### REQUEST
Without changing a single word, restate the entries below.

### SOURCE DATA
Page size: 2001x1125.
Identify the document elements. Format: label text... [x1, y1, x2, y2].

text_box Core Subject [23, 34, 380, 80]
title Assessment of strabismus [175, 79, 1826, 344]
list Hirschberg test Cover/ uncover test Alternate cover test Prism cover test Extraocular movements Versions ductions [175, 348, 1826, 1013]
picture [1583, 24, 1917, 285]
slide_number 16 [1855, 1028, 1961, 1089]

### EXERCISE RESULT
Page size: 2001x1125.
Identify the document elements. Format: label text... [x1, y1, x2, y2].

text_box Core Subject [23, 34, 380, 80]
title Assessment of strabismus [175, 79, 1826, 344]
list Hirschberg test Cover/ uncover test Alternate cover test Prism cover test Extraocular movements Versions ductions [175, 348, 1826, 1013]
picture [1583, 24, 1917, 285]
slide_number 16 [1855, 1028, 1961, 1089]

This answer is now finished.